OE: Six years ago, my friend Frederik Ottesen was working on a solar plane, and I was involved in some questions regarding its design. We were tossing ideas around, discussing the idea of a global campfire and a global torch together, and we came up with the idea that everyone in the world should be able to hold a bit of sunlight in the hand. As the sun went down while we were talking about this, we thought about prolonging the day by capturing the energy of the sun via a solar panel and then releasing it again through an LED light. We discussed the feeling of co-owning the sun with everyone else, connectivity. What does it mean to hold power in your hand? How does this meaning translate into a feeling? How does it feel to have energy and how it feels not to have energy? What is the relationship between felt power and self-confidence?
The fascinating aspect about the Little Sun is how it fuses design, art, and functionality. Tell us how the inspiration for the design came about and how the Little Sun is being used around the world in contexts where electric light is scarce.

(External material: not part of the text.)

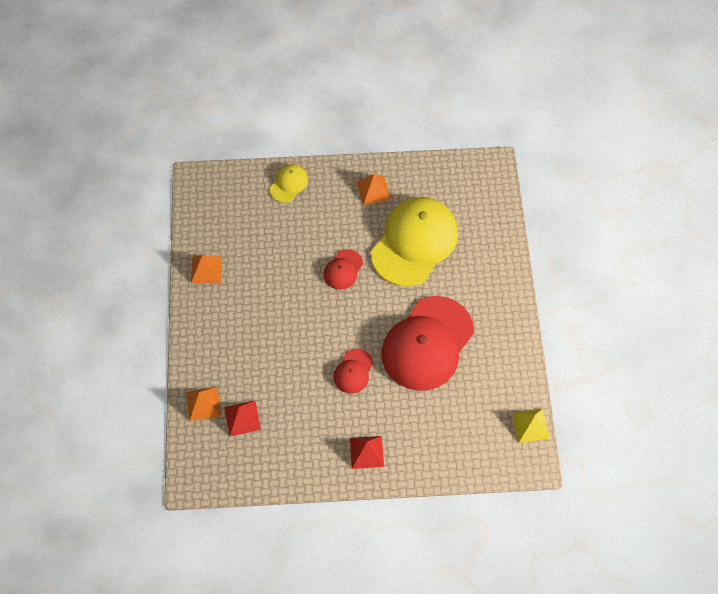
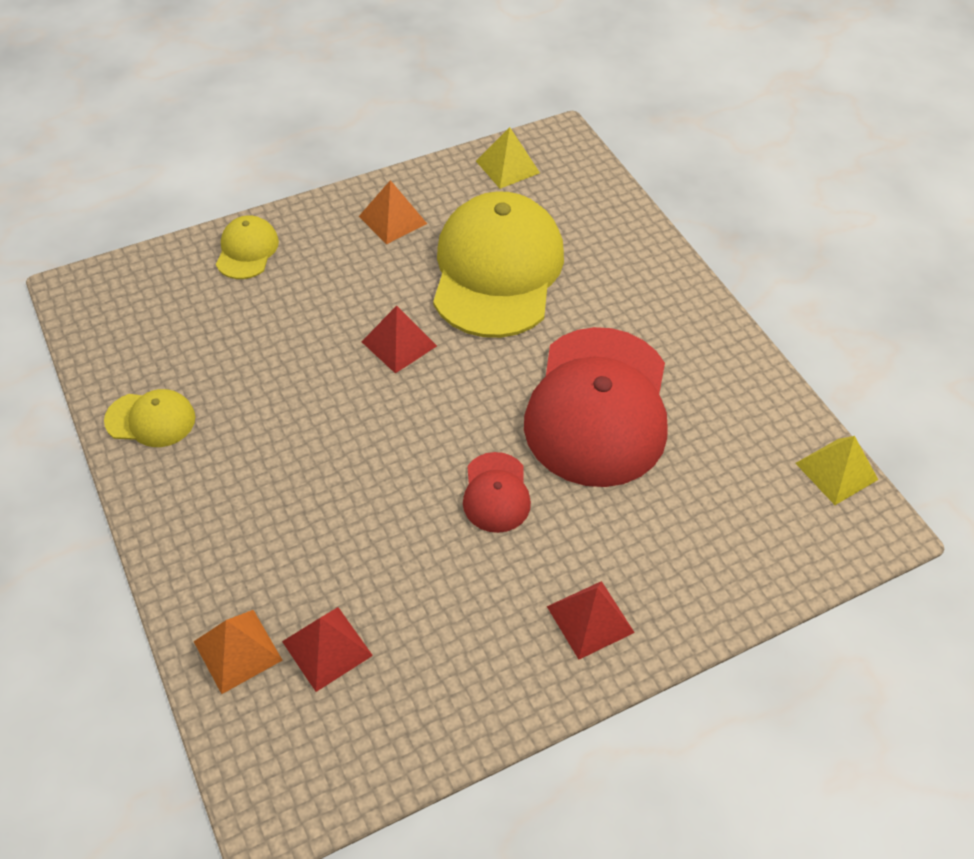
camera: 25 degrees left, 10 degrees down
(206, 269) = (151, 419): orange pyramid -> yellow cap
(343, 270) = (399, 344): red cap -> red pyramid
(453, 175) = (507, 166): none -> yellow pyramid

One of the things that drove the project was the challenge of taking something that was difficult to understand, such as solar energy, which is very technical, and make it something palpable. We asked ourselves how we could give someone the feeling of holding power in the hand. This is a very liberating feeling: I take the energy from the sun, which belongs to all of us, and take it with me. I feel I have resources. I am energy. I collect it like a currency. I charge myself and take it home with me in the evening.
In areas without electricity, this stored sunlight is used after dark to illuminate schoolbooks, to do home chores, to keep a kiosk open for a few more hours, basically for being independent. This is the moment energy becomes tangible. Making this feeling explicit, and thereby building users’ self-confidence, was one of the main creative goals for Little Sun.
It was also important to make Little Sun a desirable, creative object that inspires all its users. While most ideas for the bottom-of-the-pyramid segment do not take aesthetics into account, I believe design matters to everyone. And great design does not have to be expensive. We have worked hard to keep the Little Sun solar-powered lamp affordable for the end user, while maintaining a high technical standard and making it pleasing to the eye. The lamp’s design is based on the Ethiopian meskel flower, which carry positive associations. Little Sun users are not aid recipients but individuals with a desire for beauty in their life, just like everyone else.
This is very important, because if we want to create stakeholders and people who are motivated to push for change, we need to empower them. We need to give people the feeling that they can make a difference.